There has been a lot of interest in automating cognitive model discovery in the recent past. Learning Factors Analysis is a method for cognitive model evaluation and improvement which semi-automatically refines a given skill set. The improved cognitive model discovered using LFA has been used to redesign an intelligent tutoring system and shown to improve learning gains [4]. However, LFA requires human-provided factors that require some knowledge engineering or cognitive task analysis effort. eEPIPHANY [6] attempts to overcome this limitation by using a collection of data-mining techniques to more automatically improve a human-crafted set of skills. LFA and ePHIPHANY both require a human-crafted set of skills as well as student performance data for cognitive model discovery and improvement.

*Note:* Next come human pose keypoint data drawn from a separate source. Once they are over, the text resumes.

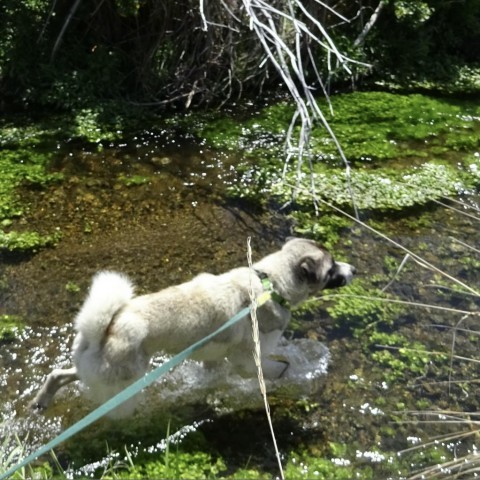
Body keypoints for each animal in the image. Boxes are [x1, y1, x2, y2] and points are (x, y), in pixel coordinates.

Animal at [31, 238, 354, 414]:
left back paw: (41, 401)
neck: (269, 284)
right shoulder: (247, 361)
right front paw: (290, 372)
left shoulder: (214, 360)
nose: (353, 269)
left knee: (58, 375)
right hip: (126, 378)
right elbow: (277, 368)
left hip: (94, 370)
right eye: (331, 268)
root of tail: (102, 330)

The requirement of student performance data makes these methods unusable for authoring a cognitive model for a new domain or a tutor with new problems. Li et al. [8] is notable prior attempt at learning a cognitive model without student performance data. Their SimStudent learns a cognitive model by being tutored in the domain through demonstrations of correct actions and yes-no feedback on SimStudent attempts at actions. They show improved cognitive models in various domains such as algebra, stoichiometry and fraction addition [2]. Furthermore, the skill learning in SimStudent was also integrated with feature learning using probabilistic Context Free Grammars (pCFG) to automatically learn features to train the SimStudent [23]. However, as discussed previously, SimStudent requires structured input from the tutor interface and the learning method is mostly applicable in well-defined problem domains where minimal background knowledge is required.

Among approaches using neural networks in educational data mining, Wang et al. [9] train an LSTM to predict student’s learning over time using student performance data in programming exercises. The t-SNE visualization of the hidden layer outputs of their trained neural network shows clusters of trajectories sharing some high-level properties of the programming exercise. Pardos and Dadu [24] use contextual representations learnt by a skip-gram model to predict missing skill from a KC model. Michalenko et al. [25] use word embeddings detect misconceptions from students’ responses to open-response questions.

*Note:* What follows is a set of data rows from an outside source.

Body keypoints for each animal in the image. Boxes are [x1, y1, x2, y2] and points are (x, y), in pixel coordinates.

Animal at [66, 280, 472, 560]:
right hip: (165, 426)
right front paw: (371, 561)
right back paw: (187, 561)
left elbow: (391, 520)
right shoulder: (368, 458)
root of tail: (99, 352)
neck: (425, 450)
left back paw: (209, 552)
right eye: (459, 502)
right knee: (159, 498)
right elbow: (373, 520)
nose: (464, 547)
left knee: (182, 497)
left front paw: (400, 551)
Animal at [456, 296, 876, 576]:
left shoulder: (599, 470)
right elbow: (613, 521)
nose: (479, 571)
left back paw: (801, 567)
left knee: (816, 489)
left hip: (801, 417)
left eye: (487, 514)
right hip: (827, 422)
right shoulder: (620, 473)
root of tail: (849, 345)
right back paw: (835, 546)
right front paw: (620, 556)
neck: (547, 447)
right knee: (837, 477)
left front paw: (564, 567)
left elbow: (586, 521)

In contrast to prior work, we tackle domains where the tutor interface is largely unstructured and problem solving requires complex prior perceptual skills and large amounts of background knowledge. Furthermore, while handling these complex domains, our methods do not require any student performance data which makes them suitable for initializing cognitive models while designing a new tutor. We also provide a method for estimating skill difficulty and learning rate without any student performance data using simulations of Apprentice learner. These estimates can be used as initialization in new tutors to provide a better estimate of mastery for each student.

7 Conclusion and Future Work

We showed that representation learning using neural architectures can be used for automatic cognitive model discovery without using any student performance data, which is especially effective in domains where a good human-authored cognitive model is unavailable or authoring a good cognitive model is difficult. Qualitative analysis of representations learnt by CogRL suggests similarities with human learning. For domains where a cognitive model is available, we show that representation learning can be used to get effective estimates of skill difficulty and learning rate parameters without using any student performance data. In future, the CogRL framework can be modified to make the representations more interpretable and provide constructive feedback for improving instructional design.